Work to complete
Exactly as written, output each of the lines below, with no images.

Data extract

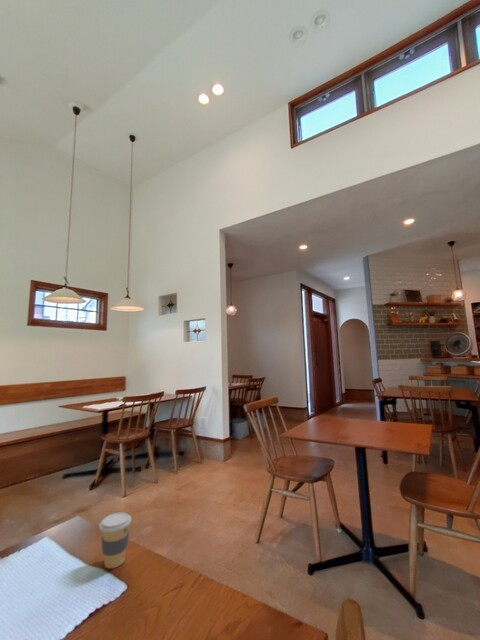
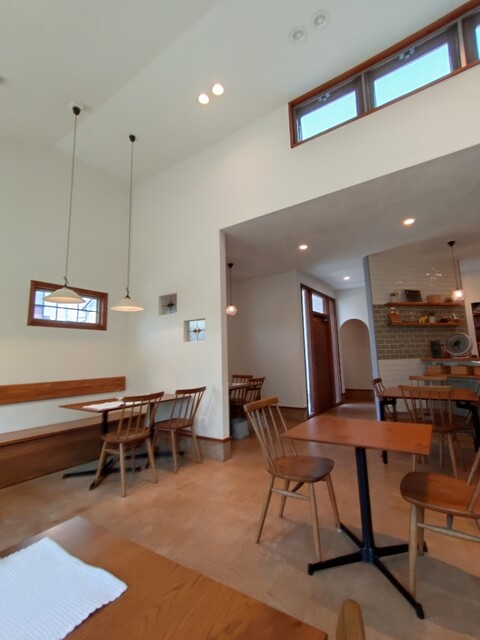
- coffee cup [98,511,132,569]
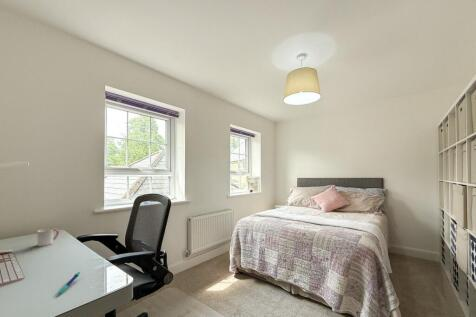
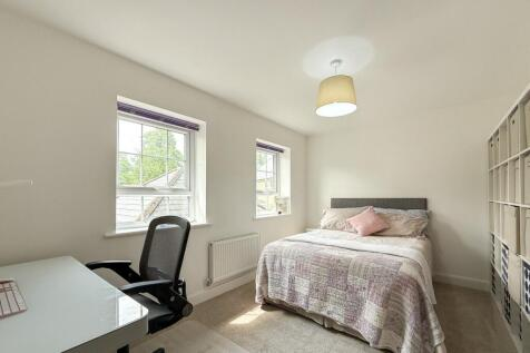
- cup [36,227,60,247]
- pen [56,271,81,297]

Expected answer
- coffee cup [98,511,132,569]
- cup [36,227,60,247]
- pen [56,271,81,297]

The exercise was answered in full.